A la vez, la utilidad del colesterol es importante, porque contribuye a la formación de sales biliares, vitamina D y de algunas hormonas sexuales y suprarrenales, entre otras funciones. Para bajar el colesterol malo hay que evitar las grasas y también:

  1. el hábito de fumar;
  2. la vida sedentaria;
  3. el consumo de café (eleva muchisimo el nivel);
  4. la ingesta de azúcar;
  5. la hipertensión arterial;
  6. la obesidad;
  7. el estrés emocional.

 

Durante la década de los setenta, se realizó, en la Universidad de Ohio, un estudio acerca de las enfermedades cardíacas; consistía en alimentar conejos con dietas ricas en colesterol, muy tóxicas, a fin de taponar las arterias de los animales y con ello reproducir el efecto que tendría una dieta similar en las arterias humanas. Comenzaron a aparecer resultados constantes en todos los grupos de conejos, excepto en uno, que, misteriosamente, mostraba un 60% menos de síntomas. Ningún aspecto de la fisiología de los conejos podía explicar su alta tolerancia a las grasas, hasta que se descubrió, por accidente, que el estudiante encargado de alimentar a estos últimos acostumbraba acariciarlos. Antes de darles de comer los cargaba amorosamente durante unos minutos.
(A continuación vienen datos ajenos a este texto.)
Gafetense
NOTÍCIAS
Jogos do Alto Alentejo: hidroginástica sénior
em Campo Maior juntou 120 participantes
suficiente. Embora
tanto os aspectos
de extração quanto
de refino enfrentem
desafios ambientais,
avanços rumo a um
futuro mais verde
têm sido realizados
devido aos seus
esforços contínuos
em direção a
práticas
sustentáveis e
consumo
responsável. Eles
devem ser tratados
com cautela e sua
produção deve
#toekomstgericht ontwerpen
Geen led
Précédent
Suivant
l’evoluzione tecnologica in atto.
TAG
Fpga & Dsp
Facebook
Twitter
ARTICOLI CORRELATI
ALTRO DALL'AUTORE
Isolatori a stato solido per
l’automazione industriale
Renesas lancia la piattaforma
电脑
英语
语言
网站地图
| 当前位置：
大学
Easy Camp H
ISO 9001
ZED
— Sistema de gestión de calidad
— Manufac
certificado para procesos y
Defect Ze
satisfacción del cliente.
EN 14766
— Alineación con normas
Y lo sorprendente es que este solo hecho les permitía a los animales resistir la dieta tóxica. Cuando se repitieron los experimentos, y a un grupo de conejos se lo trató en forma natural, mientras que otro era mimado, se produjeron resultados similares. Para decirlo una vez más, el mecanismo que causa tal inmunidad es del todo desconocido. Nos deja atónitos pensar que la evolución haya construido en la mente del conejo una respuesta inmune que pueda dispararse mediante caricias humanas.

Deepak Chopra, La curación cuántica.